Socialist Worker

War and instability still threaten millions

Issue No. 2234

Judith Orr, the new editor of Socialist Worker, introduced a session on imperialism.

She described a world where instability and war threaten the lives of millions.

But the leading imperial power, the US, faces troubled times. The economic crisis has raised the stakes and the US is losing the war in Afghanistan, she said.

So why does it stay, and even send more troops to the country? Because the alternative of appearing to be defeated is worse.

The catastrophe of Iraq casts a long shadow. There is no way it can be sold as a great victory.

But president Barack Obama’s “good” war is becoming known for drone attacks in Afghanistan and Pakistan and their toll on civilians.

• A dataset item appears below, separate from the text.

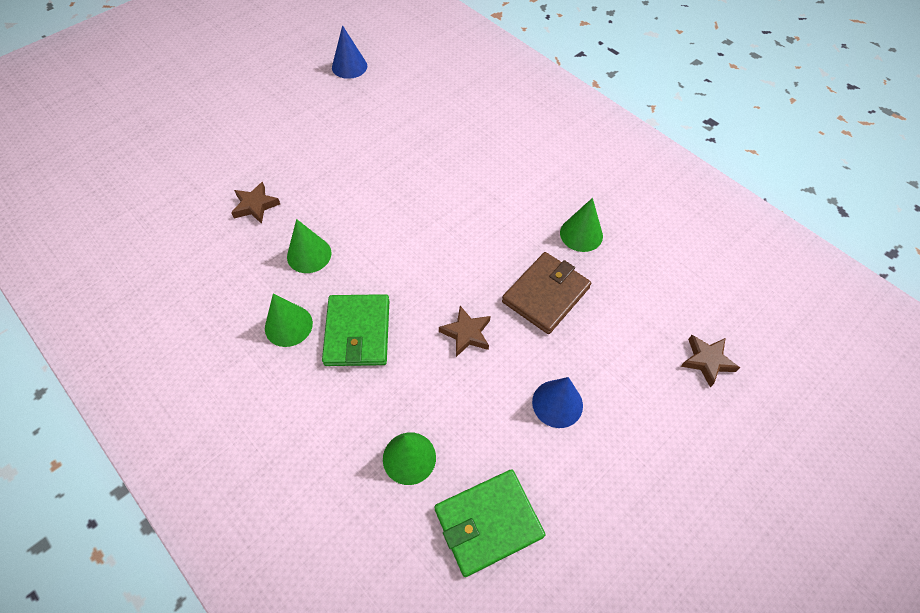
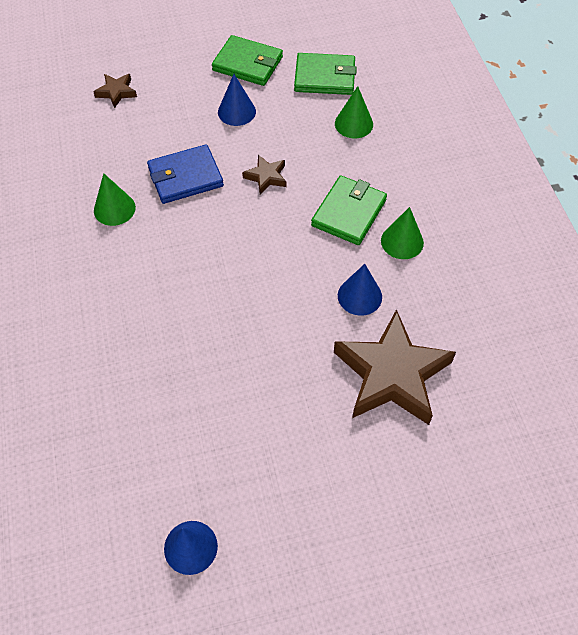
camera: 150 degrees left, 0 degrees up
(255, 205) = (392, 374): brown star -> brown star, size x2.26
(309, 255) = (359, 296): green cone -> blue cone
(546, 295) = (185, 177): brown wallet -> blue wallet
(601, 491) = (247, 64): none -> green wallet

And 50 percent of redevelopment money is spent on the Afghan army, which is proving an unreliable ally for the West, she added

In Britain the biggest impact has been on civil liberties, like the racist stop-and-search laws that have seen 100,000 Asians stopped and not one convicted of a terrorism related offence.

Some 70 percent of the British public want the troops to come home.

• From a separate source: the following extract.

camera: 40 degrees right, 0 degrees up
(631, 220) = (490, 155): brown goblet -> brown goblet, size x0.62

People will still come onto the streets when they think their action will have an effect—as in the protests over Israel’s attack on the Gaza flotilla.

The SWP remains committed to organising in Stop the War Coalition groups across the country.

In the debate that followed, Mirfat from Birmingham talked about the campaign to stop her deportation to Yemen.

Geoff from Bury was angry at the media making the imperial crisis in Pakistan seem like an issue of “liberals saving us from mullahs”.

Judith argued that imperialism and war are central to capitalism.

We can win a new generation to socialist ideas by opposing the priorities of our rulers, which mean spending money on destruction while slashing public services.